Esther Walker was the San Jose News and Mercury Women’s Editor (as of 1975) who began her career as the police and society reporter for the San Luis Obispo Telegram Tribune. Walker moved to San Jose in 1943 while her husband Edwin was serving in the U.S. Navy, and became a general assignment reporter for the San Jose News. After returning to San Luis Obispo for a period after her husband’s discharge, they moved back to San Jose in 1948 and she returned to the News and Mercury as women’s editor. Her column appeared Sundays in the Women Today section of the Mercury-News during the 1970s, under the byline of Mr. Ed. She was a multiple award winner for editorial excellence in fashion reporting.
Walker’s papers comprise personal and business material, including San Jose Mercury expense account records (1963-1979), personal and business correspondence (1958-1979), drafts of and final news articles, research notes, clippings, and a series of publicity photographs of fashion designers with accompanying press releases circa 1978-1980.
Michael Conversa was a Mercury News photographer for 41 years. He moved to San Jose from Chicago with his family in 1928 and originally pursued a music career. After taking a photography course at San Jose State College, he took a part-time photography job with the San Jose Mercury Herald in 1937 to help pay college costs, and didn’t leave until he retired in 1978. Named chief photographer for the Mercury News in 1971, Conversa covered a range of events and won numerous awards. In 1942, he became the first news photographer to have his work exhibited at the San Jose State art gallery; his photographs were displayed in multiple exhibits and reproduced in publications worldwide
The Mike Conversa photographs at History San José contain a selection of his prize-winning photographs, and portraits taken in the 1960s.
Frank “Flash” Gordon spent six years as a photographer for the San Jose News in the 1930s before going to work in San Francisco.
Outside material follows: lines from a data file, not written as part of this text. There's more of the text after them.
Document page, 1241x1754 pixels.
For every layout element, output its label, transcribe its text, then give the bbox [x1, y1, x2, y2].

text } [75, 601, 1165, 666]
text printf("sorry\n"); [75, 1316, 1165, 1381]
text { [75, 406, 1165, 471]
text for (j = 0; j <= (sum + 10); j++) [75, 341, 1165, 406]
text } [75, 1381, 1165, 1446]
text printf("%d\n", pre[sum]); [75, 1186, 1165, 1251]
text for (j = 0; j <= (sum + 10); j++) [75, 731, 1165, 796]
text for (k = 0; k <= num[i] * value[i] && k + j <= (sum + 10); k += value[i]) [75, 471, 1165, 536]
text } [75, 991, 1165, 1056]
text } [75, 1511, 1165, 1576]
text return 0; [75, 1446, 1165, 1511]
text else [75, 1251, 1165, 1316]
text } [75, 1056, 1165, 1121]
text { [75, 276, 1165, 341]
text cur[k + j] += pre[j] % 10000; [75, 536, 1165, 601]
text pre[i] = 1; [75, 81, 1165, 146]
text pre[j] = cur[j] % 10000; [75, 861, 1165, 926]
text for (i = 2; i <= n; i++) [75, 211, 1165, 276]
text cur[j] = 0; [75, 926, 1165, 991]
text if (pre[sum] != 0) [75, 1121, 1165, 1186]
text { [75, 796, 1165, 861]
In the 1950s he returned to work as a relief photographer for the News and Mercury, and was the subject of a Dick Barrett column dated November 25, 1954. “Frank showed up at the office with an album of photos, many of them taken in the 1930s, when he and your boy covered a lot of assignments together…” The photographs in History San José’s collection appear to comprise most of this 1930s albums, and include images of Amelia Earhart, Moffett Field, Upton Sinclair, Governor “Sunny Jim” Rolph, Knute Rockne, Helen Wills Moody, and other images of San Jose and the Bay Area from that era.
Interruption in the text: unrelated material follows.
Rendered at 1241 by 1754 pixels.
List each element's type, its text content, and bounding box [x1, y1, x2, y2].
Shirlie Montgomery worked as a freelance photographer for the Mercury News, as well as other local newspapers, during the 1940s and 1950s, capturing the essence of mid-century San Jose and the Valley. In addition to her street photography, and portraits of celebrities and De Anza Hotel parties, her striking wrestling images are what made Montgomery her name — a pioneering female photographer in a male-dominated arena.
The Shirlie Montgomery Collection at History San José comprises an extensive selection of Montgomery’s personal papers, photographic equipment, photographic negatives and prints.
San Jose Mercury News Negatives of Sporting Events consists of 98 sets of negatives taken by San Jose Mercury News staff photographers at local sports events between 1980-1996.
Mercury News Clipping File
The Mercury News clipping file, or “morgue,” is comprised of 45 filing cabinets of biographical clippings dating between the 1930s and 1980s, four cabinets of Mercury News reporter bylines, and two cabinets of subject clippings. The clipping file continues to be used by the Mercury News on a regular basis for background research, as well as providing a wealth of biographical and corporate information to private researchers.
History San José’s collection includes both bound volumes and microfilm.